By LOUISE STORY
Arjun N. Murti remembers the pain of the oil shocks of the 1970s. But he is bracing for something far worse now: He foresees a “super spike” - a price surge that will soon drive crude oil to $200 a barrel.
Mr. Murti is not bothered much by the prospect of even higher oil prices, figuring it might finally prompt people to become more energy efficient.
An analyst at Goldman Sachs, Mr. Murti has become the talk of the oil market by issuing one sensational forecast after another. A few years ago, rivals scoffed when he predicted oil would breach $100 a barrel. Few are laughing now.
Mr. Murti, 39, argues that the world’s seemingly unquenchable thirst for oil means prices will keep rising from here and stay above $100 into 2011. Others disagree, arguing that prices could tumble if speculators in the market rush for the exits. (Reinforcing this view, on June 22, the Democrats’ presumptive presidential nominee, Senator Barack Obama, proposed tightening the regulation of oil speculators in an effort to ease record high gasoline prices.)
But the grim calculus of Murti’s prediction, issued in March, is enough to give anyone pause: in an America of $200 oil, gasoline could cost more than $6 a gallon.
That would be fine with Mr. Murti . “I’m actually fairly anti-oil,” says Mr. Murti, who grew up in New Jersey. “One of the biggest challenges our country faces is our addiction to oil.”
Mr. Murti is hardly alone in predicting higher oil prices. Boone Pickens, the oilman turned corporate raider, said that crude would hit $150 this year. But many analysts are no longer so sure where oil is going, at least in the short term. Some say prices will fall as low as $70 a barrel by year-end, according to Thomson Financial.
Experts disagree over the supply of oil, the demand for it and whether recent speculation in the commodities markets has artificially raised prices. As an energy analyst at Citigroup, Tim Evans, reportedly put it, trading commodities these days is like “sticking your hand in a blender.”
Whatever the case, oil analysts like Mr. Murti have suddenly taken on the aura that enveloped technology analysts in the 1990s.
“It’s become a very fashionable area to write about, said Kevin Norrish, a commodity analyst at Barclays Capital, which began predicting high oil prices around the same time as Goldman. “And to try to get attention from people, people are coming out with all sorts of numbers.
This was not always the case. In the 1990s, oil research was a sleepy area at banks. Many analysts assumed oil prices would hover near $15 to $20 a barrel forever.

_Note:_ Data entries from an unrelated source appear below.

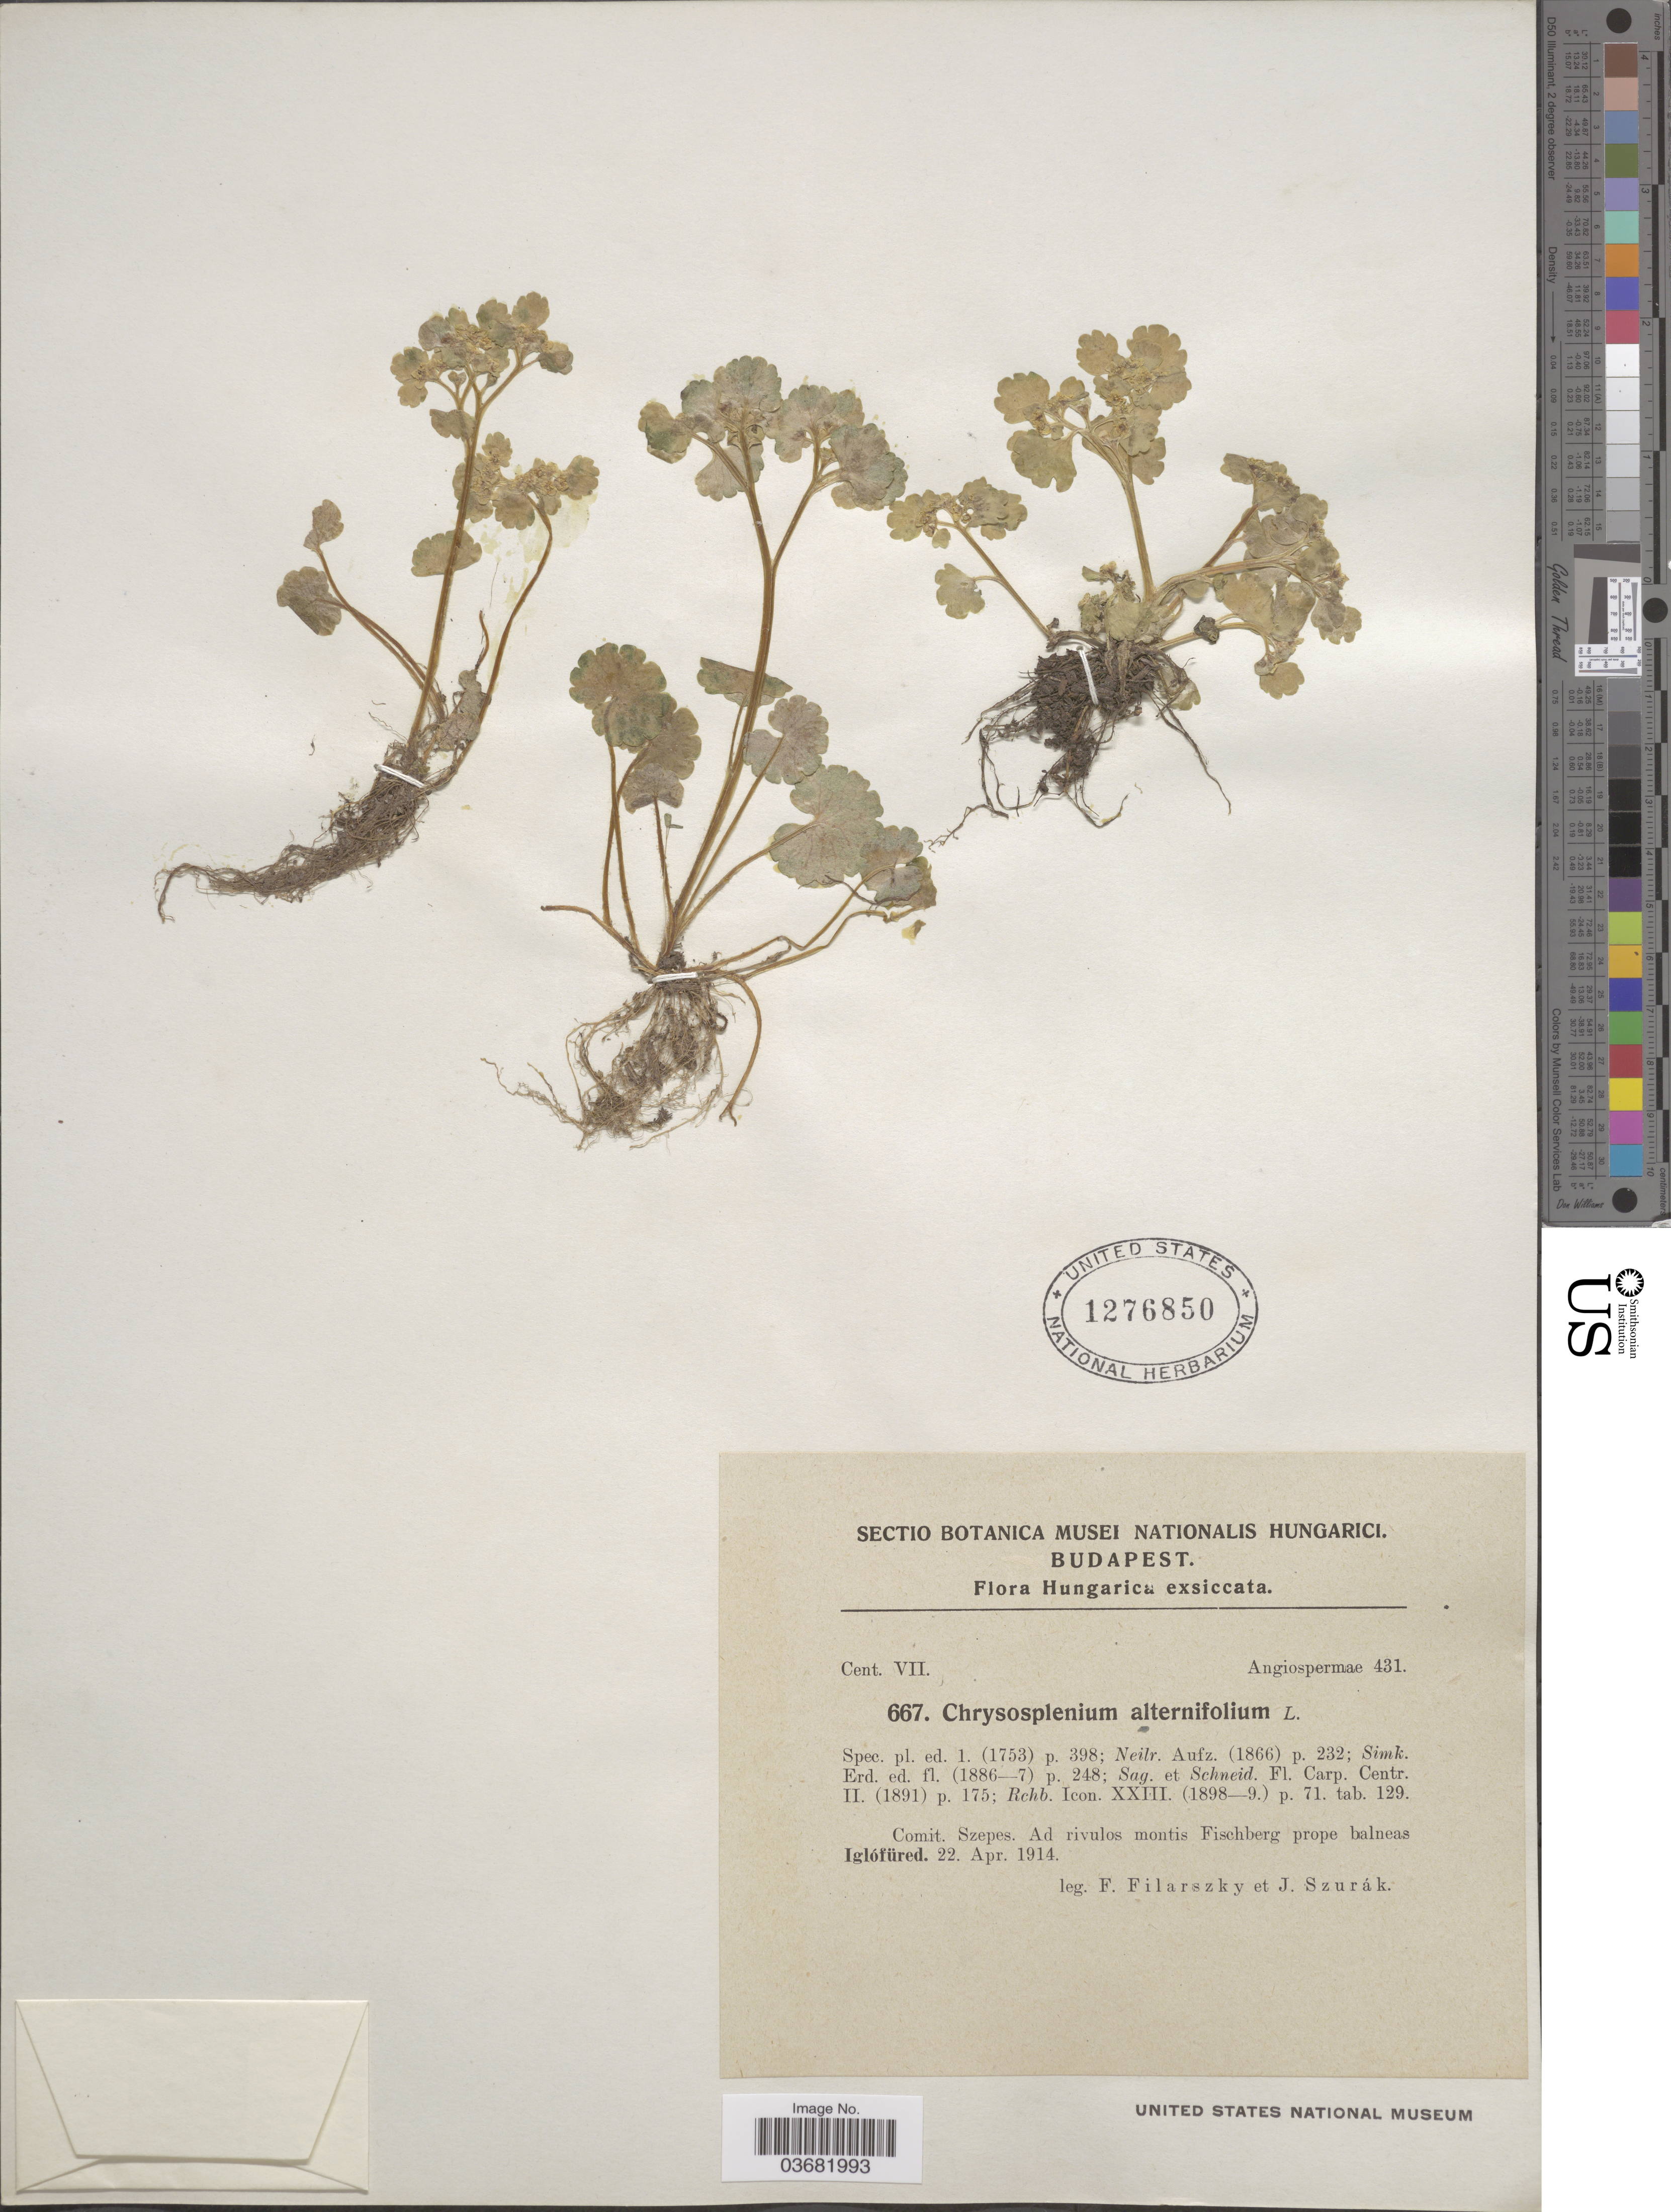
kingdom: Plantae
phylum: Tracheophyta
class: Magnoliopsida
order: Saxifragales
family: Saxifragaceae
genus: Chrysosplenium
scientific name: Chrysosplenium alternifolium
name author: L.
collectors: F. Filarszky & J. Szurak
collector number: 667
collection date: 1914-04-22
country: Hungary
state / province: Budapest, Capital District of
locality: Comit. Szepes. Ad rivulos montis Fischberg prope balneas Iglófüred.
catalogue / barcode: US 1276850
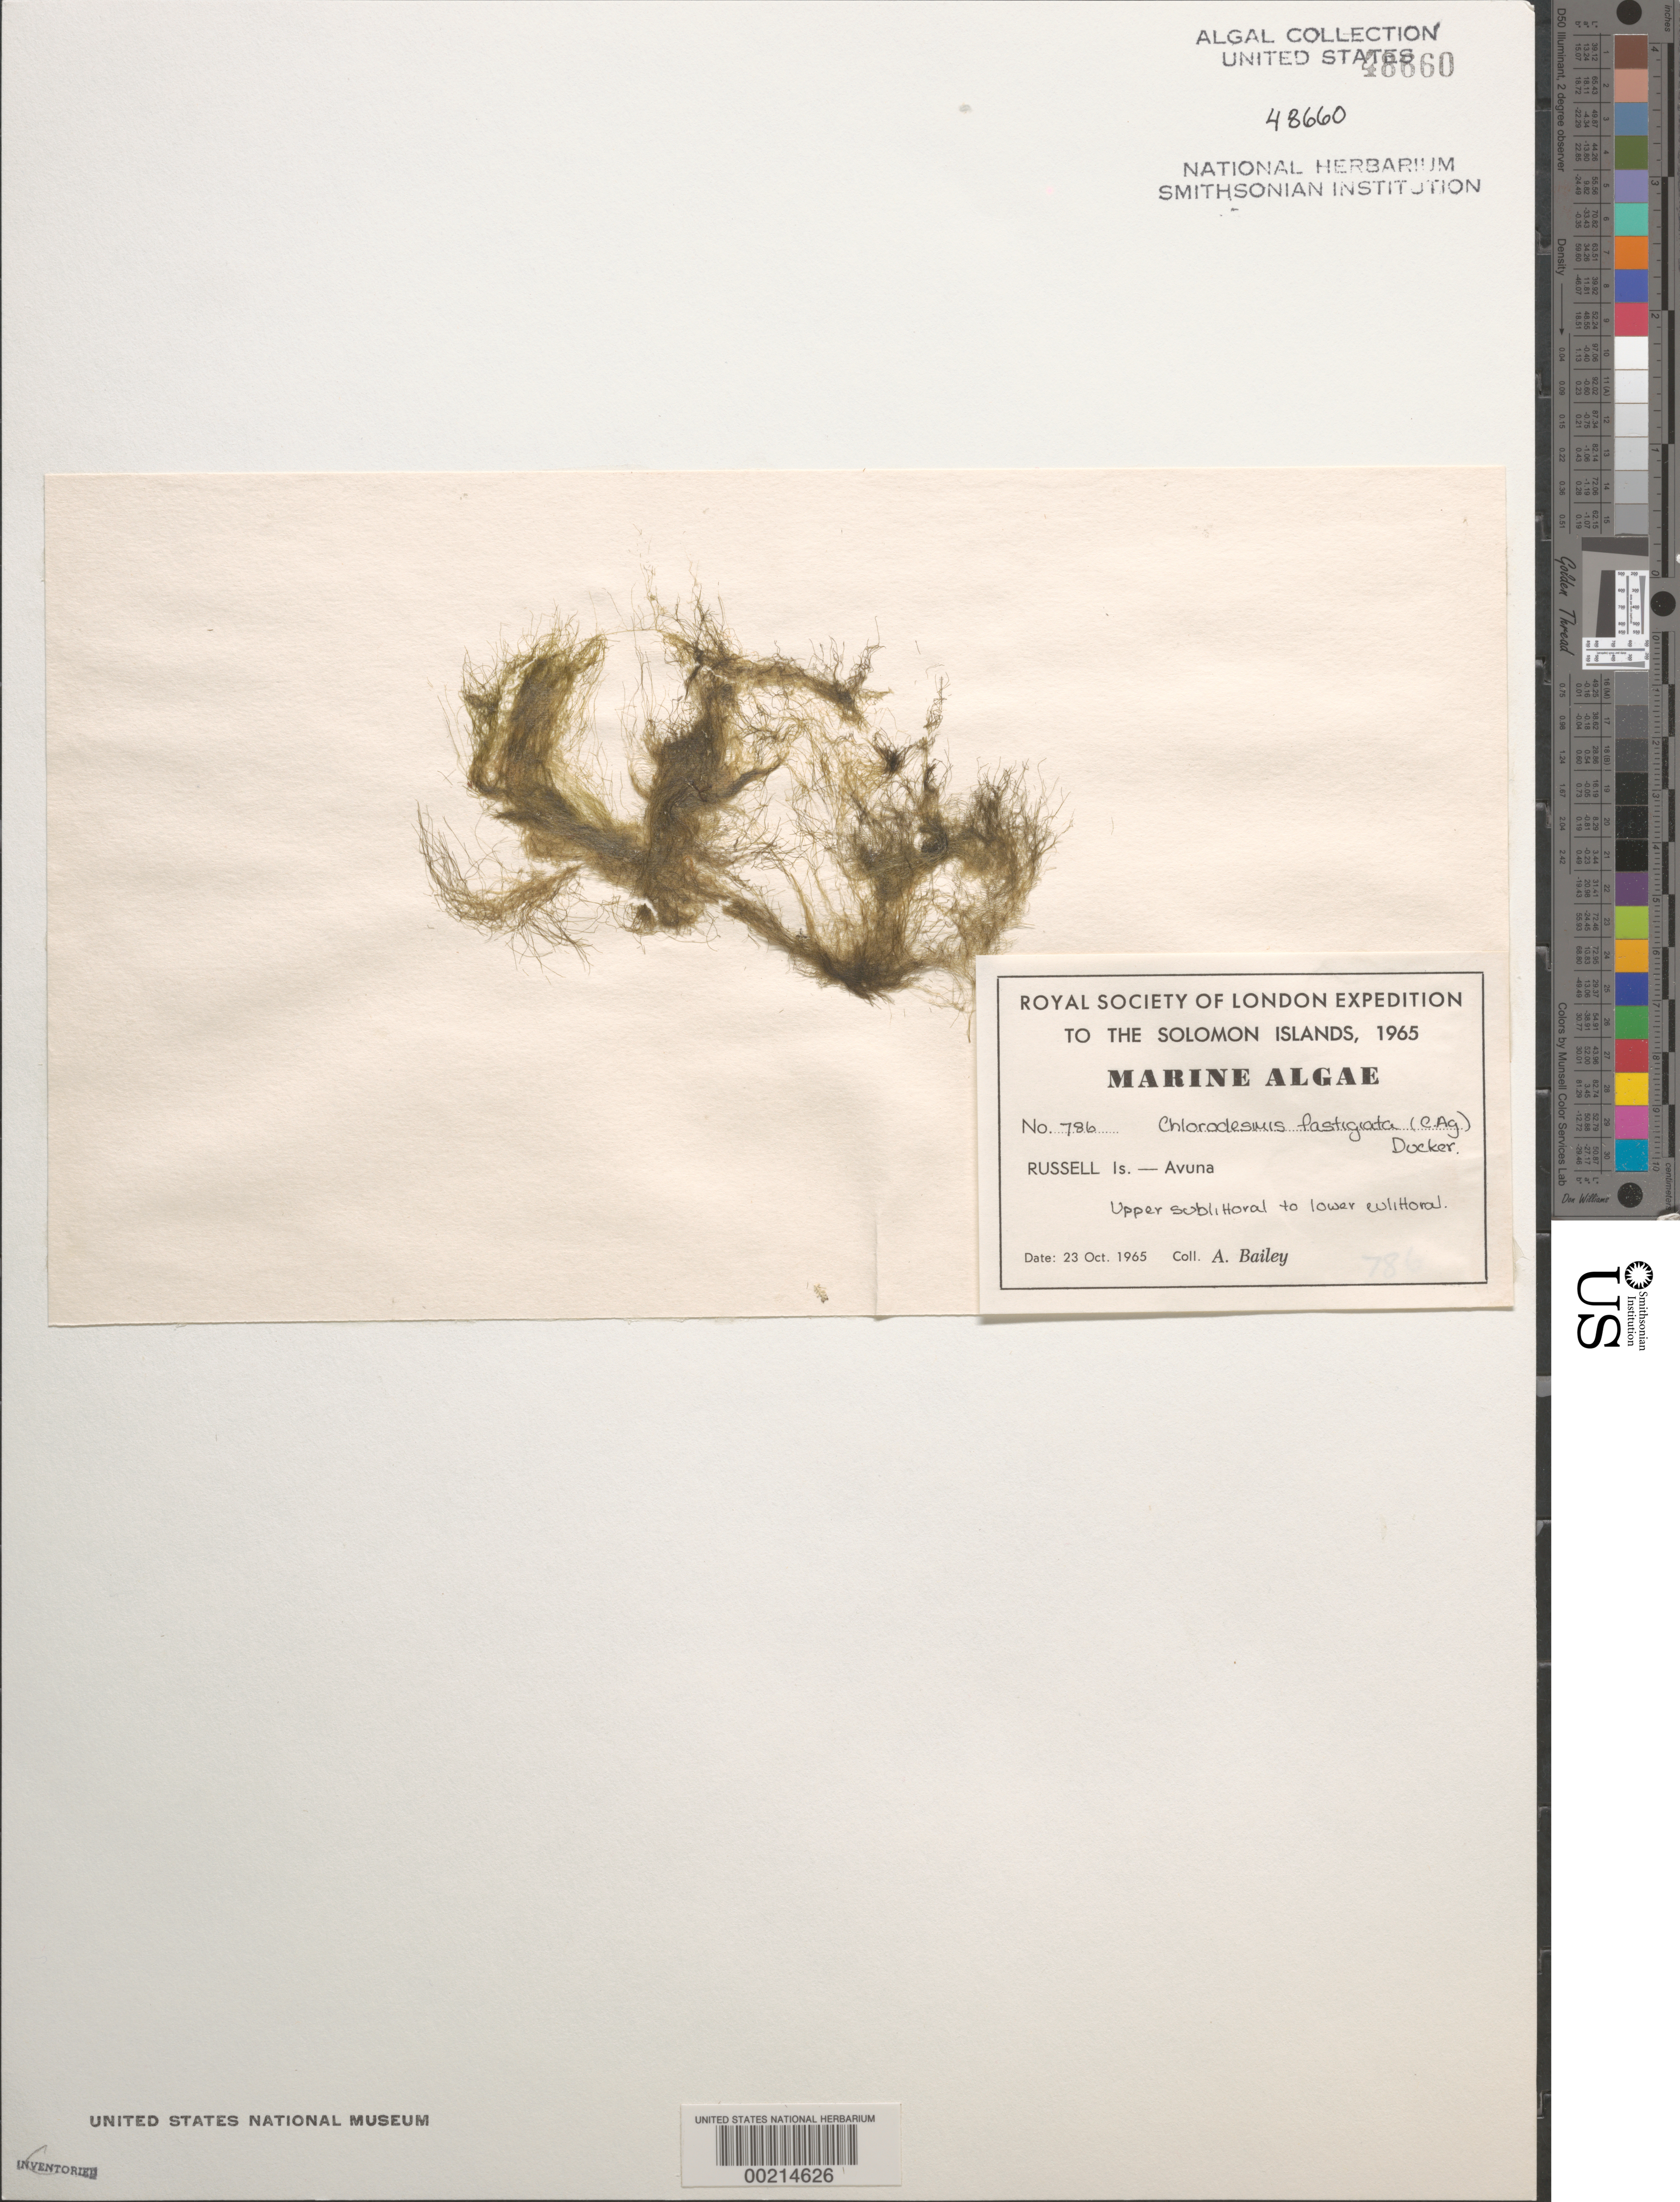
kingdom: Plantae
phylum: Chlorophyta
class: Ulvophyceae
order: Bryopsidales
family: Udoteaceae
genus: Chlorodesmis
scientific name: Chlorodesmis fastigiata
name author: (C. Agardh) S.C. Ducker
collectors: A. Bailey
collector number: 786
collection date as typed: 23 Oct 1965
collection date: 1965-10-23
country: Solomon Islands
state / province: Central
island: Russell Islands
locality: Avuna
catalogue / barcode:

If prices rose much above those levels, they figured, consumers would start conserving, suppliers would raise production, or both, causing prices to decline.
But around the turn of the century, oil company after oil company started missing predicted production.
Since starting his career at Petrie Parkman & Company, a Denver-based investment firm acquired by Merrill Lynch in 2006, Mr. Murti had been conservative in his calls on oil. But by 2004, he concluded the world was headed for a long supply shock that would push prices through the roof. That summer, as oil traded for about $40 a barrel, Mr. Murti coined what has become his signature phrase: super spike.
The following March, he drew attention by predicting prices would soar to $105, sending shock waves through the market. Angry investors questioned whether Goldman’s own oil traders benefited from the prediction. At Goldman’s annual meeting, Henry M. Paulson Jr., then the bank’s chief executive and now the United States Treasury secretary, found himself defending Mr. Murti.
“Our traders were as surprised as everyone else was,” Mr. Paulson reportedly said. “Our research department is totally independent. Our trading departments have no say about this.”
Mr. Murti was proved right again. Oil crossed $100 in February. “Even if you disagree with their views, the problem is that Goldman does carry so much credibility,” said Nauman Barakat, senior vice president for global energy futures at Macquarie Futures USA. “There are a lot of traders who are going to buy based on their reports.”
Mr. Murti, for his part, discounts suggestions that his reports affect market prices. “Whenever an analyst upgrades a stock or downgrades a stock, sometimes you get a reaction that day, but beyond a day, fundamentals win out,” he said.
Mr. Murti falls into the camp of oil analysts who believe that supply is likely to remain tight because of geopolitical factors.
These analysts predict higher prices because production is declining in non-OPEC countries like Britain, Norway and Mexico. The analysts who predict lower prices say there are supplies of oil that the bullish analysts are missing. “This year will be a year in which supply will be put into the market by stealth by OPEC and by countries we call black-hole countries,” said Edward L. Morse, chief energy economist at Lehman Brothers. China is one example, he said.
But while oil and gas prices have been rising for a while , efforts to conserve have not dragged down prices.
Mr. Murti, who spends most of his time talking to money managers and analysts, says he applauds investors for driving up oil prices, since that will spur investment in alternative sources of energy.
“The greatest thing in the world would be if in 15 years we no longer needed oil analysts,” he says.